Ghostwriting is a perfect example, where a freelancer writes content that is later attributed to a company’s CEO. If you advertise working for them with a testimonial, you basically invalidate their credibility.
With that in mind, how do you approach a client for testimonials, without seeming too pushy or demanding?
1. Ask for Permission to Use Private Conversations
If a client really enjoys your work, they’ll often let you know during conversations or via email. It is true you can’t advertise that without their permission, so why not just ask for it?
Once you receive an email with positive feedback, you can reply with something like: “I’m pleased that you enjoyed working with me, as I felt the same. Would you mind if I use your kind words as a testimonial on my website?”
2. After You Finish a Successful Project
As a rule, it’s best to ask for feedback after your project is done. If you do it during your project, it may open the door to complaints and suggestions for improvements. It’s even better to ask for a testimonial after you finish a project that was successful. That way, you can ensure the clients will give you a glowing recommendation.
Once a week or two have passed (but not much longer), email the client, mentioning how much you enjoyed the work, and how happy you are with the results. Then, ask kindly if they’d mind providing a few words for your website, to showcase the project’s success.
3. Send a Feedback Form as a Part of an Offboarding Process
If you feel too shy or self-conscious to ask for feedback, you can incorporate it as part of an onboarding process. These will be the steps that you always go through, whenever you finish a project.
So after you settle the accounts, go through all the revisions and ensure everyone is satisfied, send your clients a Google Form. Tell them that this form is a way for you to improve your services in the future. The last question on the form should ask for permission to use what they wrote as a testimonial.
Here are some of the questions you can ask:
- Did I meet your expectations?
- What did you enjoy most about working with me?
- What could I have done differently?
- Would you recommend my services to others? If so, what would you tell them?
4. Ask for a LinkedIn Recommendation
We talked briefly about LinkedIn recommendations at the beginning. The platform has its own system for testimonials, where you can’t just write whatever you’d like. You have to send an invitation through the website, which will then be featured on your profile, with a link back to the person who wrote it.

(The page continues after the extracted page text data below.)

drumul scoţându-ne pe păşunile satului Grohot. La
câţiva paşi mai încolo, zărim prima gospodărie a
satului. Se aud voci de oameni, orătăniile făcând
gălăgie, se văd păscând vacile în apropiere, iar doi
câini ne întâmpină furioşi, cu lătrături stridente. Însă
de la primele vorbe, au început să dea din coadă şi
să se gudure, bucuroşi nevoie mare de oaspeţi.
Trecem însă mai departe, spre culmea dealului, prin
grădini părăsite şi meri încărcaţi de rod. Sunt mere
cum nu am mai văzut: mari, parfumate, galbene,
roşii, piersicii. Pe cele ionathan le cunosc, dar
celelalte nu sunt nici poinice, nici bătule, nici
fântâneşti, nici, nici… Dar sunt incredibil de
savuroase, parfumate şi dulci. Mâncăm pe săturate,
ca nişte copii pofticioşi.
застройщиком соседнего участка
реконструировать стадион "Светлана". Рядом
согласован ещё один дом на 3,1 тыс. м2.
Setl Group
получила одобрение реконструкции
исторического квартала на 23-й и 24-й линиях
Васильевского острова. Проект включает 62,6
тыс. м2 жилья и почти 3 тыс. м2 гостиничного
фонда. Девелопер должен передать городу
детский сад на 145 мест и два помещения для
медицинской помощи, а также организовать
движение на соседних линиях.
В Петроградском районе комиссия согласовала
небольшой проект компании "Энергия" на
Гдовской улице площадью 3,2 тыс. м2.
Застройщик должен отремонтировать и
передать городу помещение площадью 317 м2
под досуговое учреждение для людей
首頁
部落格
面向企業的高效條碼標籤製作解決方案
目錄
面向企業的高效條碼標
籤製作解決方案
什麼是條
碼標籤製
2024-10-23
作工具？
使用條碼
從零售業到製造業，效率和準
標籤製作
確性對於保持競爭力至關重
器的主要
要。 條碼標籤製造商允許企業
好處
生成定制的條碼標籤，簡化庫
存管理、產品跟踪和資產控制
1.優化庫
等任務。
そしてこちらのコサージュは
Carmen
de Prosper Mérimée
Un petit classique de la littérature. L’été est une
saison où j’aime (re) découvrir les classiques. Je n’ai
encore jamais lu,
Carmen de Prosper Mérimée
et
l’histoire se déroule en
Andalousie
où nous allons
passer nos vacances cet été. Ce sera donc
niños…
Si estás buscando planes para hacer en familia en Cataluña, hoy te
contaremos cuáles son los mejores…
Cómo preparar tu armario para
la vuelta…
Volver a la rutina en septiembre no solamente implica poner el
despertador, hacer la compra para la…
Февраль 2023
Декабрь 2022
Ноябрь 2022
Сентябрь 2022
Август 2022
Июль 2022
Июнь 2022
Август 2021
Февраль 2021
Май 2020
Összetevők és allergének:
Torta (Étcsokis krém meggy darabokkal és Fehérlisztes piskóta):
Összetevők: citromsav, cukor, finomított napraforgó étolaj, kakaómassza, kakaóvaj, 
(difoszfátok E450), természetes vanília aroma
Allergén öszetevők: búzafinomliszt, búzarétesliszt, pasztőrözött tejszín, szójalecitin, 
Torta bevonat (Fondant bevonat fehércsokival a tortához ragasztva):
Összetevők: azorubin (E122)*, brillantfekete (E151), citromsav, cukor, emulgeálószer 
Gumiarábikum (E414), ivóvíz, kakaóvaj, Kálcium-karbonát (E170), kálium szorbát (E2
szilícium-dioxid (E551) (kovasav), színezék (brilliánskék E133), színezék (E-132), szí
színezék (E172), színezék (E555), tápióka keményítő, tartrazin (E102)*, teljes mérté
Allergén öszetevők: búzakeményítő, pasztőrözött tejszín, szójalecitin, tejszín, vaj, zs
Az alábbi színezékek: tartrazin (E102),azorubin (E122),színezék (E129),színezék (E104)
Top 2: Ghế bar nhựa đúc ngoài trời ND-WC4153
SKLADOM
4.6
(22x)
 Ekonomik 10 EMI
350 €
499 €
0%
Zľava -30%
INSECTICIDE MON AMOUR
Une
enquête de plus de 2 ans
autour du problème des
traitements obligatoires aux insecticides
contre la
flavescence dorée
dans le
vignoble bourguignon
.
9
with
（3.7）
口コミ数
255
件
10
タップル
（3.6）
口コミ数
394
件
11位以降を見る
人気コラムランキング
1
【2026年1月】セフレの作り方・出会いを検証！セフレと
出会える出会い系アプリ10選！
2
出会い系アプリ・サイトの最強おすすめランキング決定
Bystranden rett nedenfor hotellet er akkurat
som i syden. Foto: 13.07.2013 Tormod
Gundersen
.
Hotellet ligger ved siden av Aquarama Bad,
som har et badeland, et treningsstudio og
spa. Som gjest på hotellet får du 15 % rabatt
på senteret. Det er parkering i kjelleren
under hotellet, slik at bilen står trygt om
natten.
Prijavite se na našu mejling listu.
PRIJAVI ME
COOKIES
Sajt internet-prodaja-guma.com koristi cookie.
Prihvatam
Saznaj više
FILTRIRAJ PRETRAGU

There are several benefits to this method:
- It eliminates the embarrassment of asking for a recommendation, as it’s just a simple click of a button.
- It’s even more credible, as it links to your client’s profile.
- It can also double as a reference for your website, as the person who wrote it already agreed for it to be public.
To ask for a recommendation, first, you need to add that person as a connection. Then, go to your profile, scroll down to the recommendations and click Ask for a recommendation. Then pick your client and write them a personal note.
5. Offer Testimonial Exchange
Our final suggestion is more relevant for other freelancers. If you collaborate with others on certain projects, and you know they can benefit from your testimonial as well, you can ask for a peer-to-peer recommendation (which is most useful on LinkedIn).
You can also offer companies a testimonial for their careers page, which can help them with future recruiting efforts, in return for feedback about your services.
Take the First Step
The hardest part about asking for testimonials is actually asking. It can feel awkward and uncomfortable. In many cultures, there’s value in being humble, and when you ask for testimonials, it directly contradicts that.
However, once you take the first step, you’ll find it gets easier. People are mostly happy to say something nice, and if they don’t have anything nice to say, they’ll just say no, which is also fine.